TASK DETAILS: Exactly as they appear below, repeat the lines from the one with "brown stain labels" through the one with "staining of benign", and no others.

*** Block opens ***

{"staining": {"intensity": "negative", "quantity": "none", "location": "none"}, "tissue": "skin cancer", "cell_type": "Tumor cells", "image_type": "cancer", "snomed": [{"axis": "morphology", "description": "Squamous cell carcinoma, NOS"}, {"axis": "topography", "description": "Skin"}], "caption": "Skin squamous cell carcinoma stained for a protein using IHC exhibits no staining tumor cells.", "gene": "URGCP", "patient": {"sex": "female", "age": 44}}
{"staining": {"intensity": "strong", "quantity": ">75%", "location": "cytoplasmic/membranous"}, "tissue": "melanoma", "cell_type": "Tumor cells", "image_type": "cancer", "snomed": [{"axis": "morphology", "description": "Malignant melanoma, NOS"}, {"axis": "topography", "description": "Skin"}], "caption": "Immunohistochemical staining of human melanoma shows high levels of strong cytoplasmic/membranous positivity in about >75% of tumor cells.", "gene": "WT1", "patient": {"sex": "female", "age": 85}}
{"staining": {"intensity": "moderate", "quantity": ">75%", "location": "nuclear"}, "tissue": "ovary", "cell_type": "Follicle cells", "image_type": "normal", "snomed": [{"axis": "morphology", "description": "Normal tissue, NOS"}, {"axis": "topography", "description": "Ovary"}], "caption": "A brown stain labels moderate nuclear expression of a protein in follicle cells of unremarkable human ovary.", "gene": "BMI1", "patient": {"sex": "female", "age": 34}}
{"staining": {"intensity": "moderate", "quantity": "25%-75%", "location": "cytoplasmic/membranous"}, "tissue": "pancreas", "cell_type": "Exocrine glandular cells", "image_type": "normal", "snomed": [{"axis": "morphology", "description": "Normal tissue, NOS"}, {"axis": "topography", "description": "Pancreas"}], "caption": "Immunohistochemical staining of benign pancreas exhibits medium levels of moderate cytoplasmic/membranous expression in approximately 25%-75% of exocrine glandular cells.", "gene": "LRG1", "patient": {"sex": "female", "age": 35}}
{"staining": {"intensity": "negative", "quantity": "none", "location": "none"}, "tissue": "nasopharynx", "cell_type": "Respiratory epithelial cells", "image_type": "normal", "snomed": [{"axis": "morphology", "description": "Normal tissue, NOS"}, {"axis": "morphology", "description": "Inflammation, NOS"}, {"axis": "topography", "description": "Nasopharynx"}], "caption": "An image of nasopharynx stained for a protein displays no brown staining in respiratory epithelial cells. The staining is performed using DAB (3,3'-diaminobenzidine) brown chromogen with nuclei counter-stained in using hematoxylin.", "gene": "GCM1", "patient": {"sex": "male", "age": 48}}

*** Block closes ***

ANSWER FOR THIS EXERCISE:
{"staining": {"intensity": "moderate", "quantity": ">75%", "location": "nuclear"}, "tissue": "ovary", "cell_type": "Follicle cells", "image_type": "normal", "snomed": [{"axis": "morphology", "description": "Normal tissue, NOS"}, {"axis": "topography", "description": "Ovary"}], "caption": "A brown stain labels moderate nuclear expression of a protein in follicle cells of unremarkable human ovary.", "gene": "BMI1", "patient": {"sex": "female", "age": 34}}
{"staining": {"intensity": "moderate", "quantity": "25%-75%", "location": "cytoplasmic/membranous"}, "tissue": "pancreas", "cell_type": "Exocrine glandular cells", "image_type": "normal", "snomed": [{"axis": "morphology", "description": "Normal tissue, NOS"}, {"axis": "topography", "description": "Pancreas"}], "caption": "Immunohistochemical staining of benign pancreas exhibits medium levels of moderate cytoplasmic/membranous expression in approximately 25%-75% of exocrine glandular cells.", "gene": "LRG1", "patient": {"sex": "female", "age": 35}}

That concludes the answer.